** Data to use follows **

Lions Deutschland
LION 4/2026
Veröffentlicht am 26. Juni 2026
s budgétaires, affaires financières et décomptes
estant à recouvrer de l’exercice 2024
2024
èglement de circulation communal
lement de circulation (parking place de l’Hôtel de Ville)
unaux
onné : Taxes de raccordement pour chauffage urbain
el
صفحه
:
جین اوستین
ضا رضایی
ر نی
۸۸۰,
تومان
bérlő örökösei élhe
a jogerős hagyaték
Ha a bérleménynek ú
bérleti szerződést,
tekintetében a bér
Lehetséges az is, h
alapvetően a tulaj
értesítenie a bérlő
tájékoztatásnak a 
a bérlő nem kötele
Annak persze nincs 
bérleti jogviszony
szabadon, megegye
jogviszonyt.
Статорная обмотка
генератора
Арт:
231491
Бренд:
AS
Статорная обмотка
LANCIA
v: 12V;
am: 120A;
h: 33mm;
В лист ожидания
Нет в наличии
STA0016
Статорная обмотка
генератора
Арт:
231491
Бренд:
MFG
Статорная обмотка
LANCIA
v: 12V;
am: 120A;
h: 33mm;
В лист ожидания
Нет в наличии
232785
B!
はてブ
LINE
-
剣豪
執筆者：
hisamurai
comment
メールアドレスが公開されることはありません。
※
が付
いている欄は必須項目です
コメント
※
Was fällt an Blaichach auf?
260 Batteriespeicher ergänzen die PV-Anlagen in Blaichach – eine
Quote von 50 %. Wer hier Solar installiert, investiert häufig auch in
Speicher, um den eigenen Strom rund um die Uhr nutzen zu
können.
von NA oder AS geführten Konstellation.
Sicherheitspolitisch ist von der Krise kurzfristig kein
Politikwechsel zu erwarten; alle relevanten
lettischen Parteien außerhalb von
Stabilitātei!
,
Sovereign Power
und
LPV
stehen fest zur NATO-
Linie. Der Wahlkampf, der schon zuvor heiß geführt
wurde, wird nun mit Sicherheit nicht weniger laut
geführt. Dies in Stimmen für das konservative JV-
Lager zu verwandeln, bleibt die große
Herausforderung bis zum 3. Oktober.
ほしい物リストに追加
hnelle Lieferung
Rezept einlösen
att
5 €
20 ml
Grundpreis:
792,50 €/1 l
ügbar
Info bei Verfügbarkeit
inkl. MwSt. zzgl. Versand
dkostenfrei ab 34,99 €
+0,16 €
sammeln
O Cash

** End of Data to use **

What to produce:
Reproduce only those lines of the entries above that run from the line with "Info bei Verfügbarkeit" to the final line.

Written reply:
Info bei Verfügbarkeit
inkl. MwSt. zzgl. Versand
dkostenfrei ab 34,99 €
+0,16 €
sammeln
O Cash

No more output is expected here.